No partieron lo suficientemente temprano ya que el sol ya se estaba poniendo cuando llegaron a la ciudad de Rong. La reunión de negocios fue bastante tranquila al menos.
Fue el cumpleaños de la esposa del cliente esa noche, por lo que decidieron celebrar una cena de cumpleaños.
No es de extrañar que el presidente me pidiera que trajera un vestido …
Zhaoyang pensó mientras entraba al lugar con el presidente Xiang. Casi se tambaleó cuando pisó el encaje de su vestido largo de color púrpura claro desde que vio a alguien entre la multitud.
El alfa, cuyo destino era ser adorado.
El diablo.
Huo Yunting? ¡¿Por qué él está aquí?! Y él está bebiendo, sonriendo tan brillante.
El rostro del presidente Xiang se puso rígido brevemente en el momento en que su secretaria tropezó con ella. Pero se recuperó bastante rápido después.
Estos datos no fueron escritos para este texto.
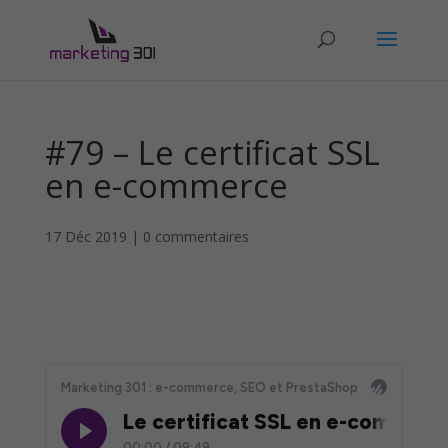
#79 – Le certificat SSL
en e-commerce
17 Déc 2019
|
0 commentaires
Como era de esperar de un secretario en jefe experimentado, qué mujer, capaz de ocultar sus propias emociones.
Estaba impresionado.
Huo Yunting sintió la necesidad de asistir a la cena por alguna razón después de recibir el mensaje de Zhaoyang la noche anterior.
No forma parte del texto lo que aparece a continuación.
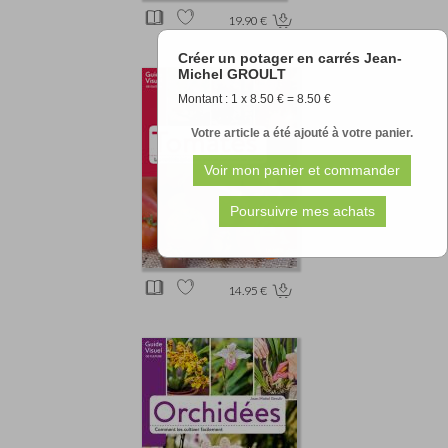
19.90 €
Créer un potager en carrés Jean-
Michel GROULT
Montant : 1 x 8.50 € = 8.50 €
Votre article a été ajouté à votre panier.
14.95 €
Su instinto no carecía de razón, ya que esa mujer estaba con otro hombre.
¿Es ese su nuevo jefe? El hombre que la abraza.
Espera, parece familiar, pero ¿dónde? ¿Dónde he visto a este hombre antes?
Oh wow, míralos, abrazándose, qué dulce.
El agarre de Huo Yunting se apretó, el vino temblaba en el vaso.
"Qué honor tenerlo aquí, Sr. Huo".
"Sí, sí."
Había perdido el ánimo de recibir elogios de la gente.
Lu Zhaoyang tomó una copa de vino tinto del camarero y tomó un sorbo, sonriendo dulcemente al iniciar una conversación con los invitados.
La presidenta Xiang susurró suavemente en sus oídos: "¿Sabes bailar?"
"¿Sí?" Ella asintió. Como asistente frecuente de funciones, ella debe saber bailar.
¿Esperar lo? ¿Estamos bailando?
El intercambio no escapó a los ojos del demonio cuando su sonrisa se volvió incómoda y tensa.